- Former name: Orkes Radio Malaya (1961–1963); Orkes Radio Malaysia (1963–1969);
- Founded: April 1, 1961; 65 years ago
- Location: Angkasapuri, Kuala Lumpur, Malaysia
- Music director: Mokhzani Ismail

= Orkestra RTM =

Orkestra RTM (RTM Orchestra) is a Malaysian broadcast orchestra based in Angkasapuri, Kuala Lumpur, owned and operated by Radio Televisyen Malaysia (RTM) and maintained by its Music Service Division. Founded in 1961, it produces and performs orchestra-based entertainment programs as well as performed in various music events in Malaysia and abroad. It is the oldest musical orchestra in Malaysia. As of 2022, the orchestra consists of 130 musicians and instrumentalists.

==History==
Orkestra RTM was established on 1 April 1961 as the radio orchestra of the Radio Malaya and originally known as Orkes Radio Malaya.

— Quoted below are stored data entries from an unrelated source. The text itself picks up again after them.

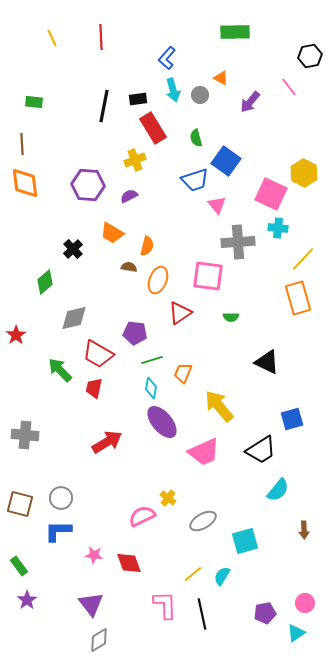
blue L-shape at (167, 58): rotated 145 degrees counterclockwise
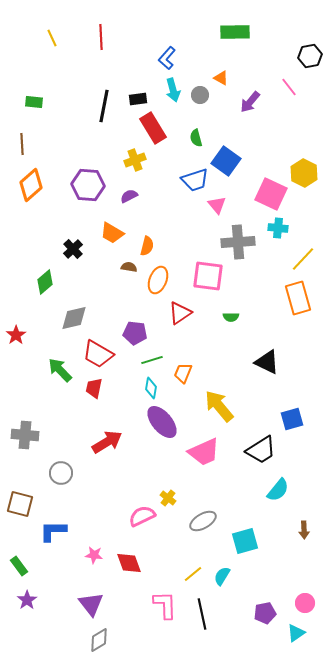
orange diamond at (25, 183): moved 6 px right, 2 px down; rotated 56 degrees clockwise
gray circle at (61, 498): moved 25 px up
blue L-shape at (58, 531): moved 5 px left
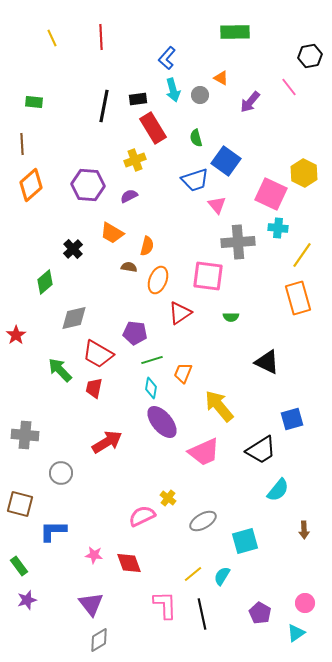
yellow line at (303, 259): moved 1 px left, 4 px up; rotated 8 degrees counterclockwise
purple star at (27, 600): rotated 18 degrees clockwise
purple pentagon at (265, 613): moved 5 px left; rotated 30 degrees counterclockwise
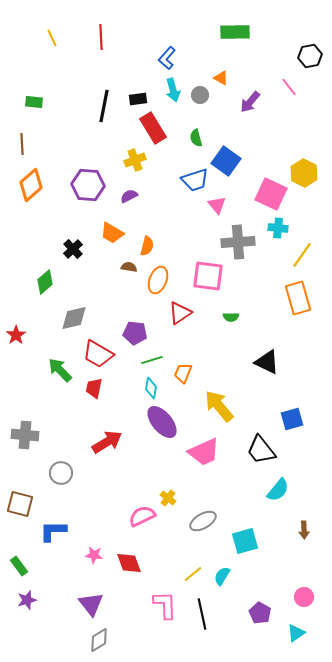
black trapezoid at (261, 450): rotated 84 degrees clockwise
pink circle at (305, 603): moved 1 px left, 6 px up
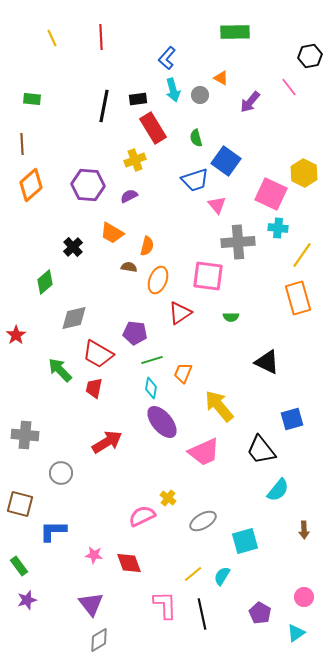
green rectangle at (34, 102): moved 2 px left, 3 px up
black cross at (73, 249): moved 2 px up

Ahmad Nawab was one of its founding musician while Ahmad Merican was its first music director. It began operations at the Federal House in Jalan Raja, Kuala Lumpur, with the concept of a big band consisting of 13 members who were focused on the musical instrument family known as brasa (trumpet), saxes (saxophone) and rhythm (drum). Following the establishment of Malaysia on 16 September 1963, Orkes Radio Malaya renamed as Orkes Radio Malaysia.

By 1965, the orchestra's membership increased to 25 with the addition of string musicians. From 1967 to 1969, its membership then increased to 38 with the orchestra studio concept. When Radio Malaysia and Televisyen Malaysia merged to become Radio Televisyen Malaysia (RTM) in October 1969, Orkes Radio Malaysia changed its name again to Orkestra RTM and relocated from Jalan Raja to Angkasapuri. During the 1970s, the orchestra have performed with Indonesian musicians like Bing Slamet and Titiek Puspa.

Between the late 1970s and early 1980s, the RTM Orchestra went on dark period when many of its musicians had left, leaving the ensemble with only 12 members. In 1984, Ahmad Dassilah become the new Music Director and reunited over 30 successful musicians. Between 1980s and 1990s, the orchestra performed at the live concerts such as the Puspasari (1981), Rampaisari (1992), and Senandung Serumpun (1993). In 2002, the orchestra performed live at the RTM musical programme, Getaran, where they performs instrumental songs or songs with accompanying popular singers.

The orchestra celebrates its 50th anniversary on 1 April 2011. As part of its Golden Jubilee, the orchestra organised and performed at the Konsert Gemilang 50 Orkestra RTM at the Auditorium Perdana, Angkasapuri, Kuala Lumpur on 3 October 2011. Among artistes performed at the concert including Jamal Abdillah, Noryn Aziz and Andre Goh. In 2020, the RTM Orchestra made history by becoming the first orchestra in Malaysia to perform from home during the COVID-19 pandemic.

==Music directors and conductors==
- Tan Sri Ahmad Merican (1961)
- Alfonso Soliano (1961–1965)
- Gus Steyn (1967–1969)
- Johari Salleh (1965–1983)
- Ahmad Dasillah (1984–1999)
- Ruslan Mohd. Imam (1978–1995)
- Mokhzani Ismail (1999–present)

==Accolades==
In 2011, Orkestra RTM received recognition from The Malaysia Book of Records as the longest-running musical orchestra in Malaysia.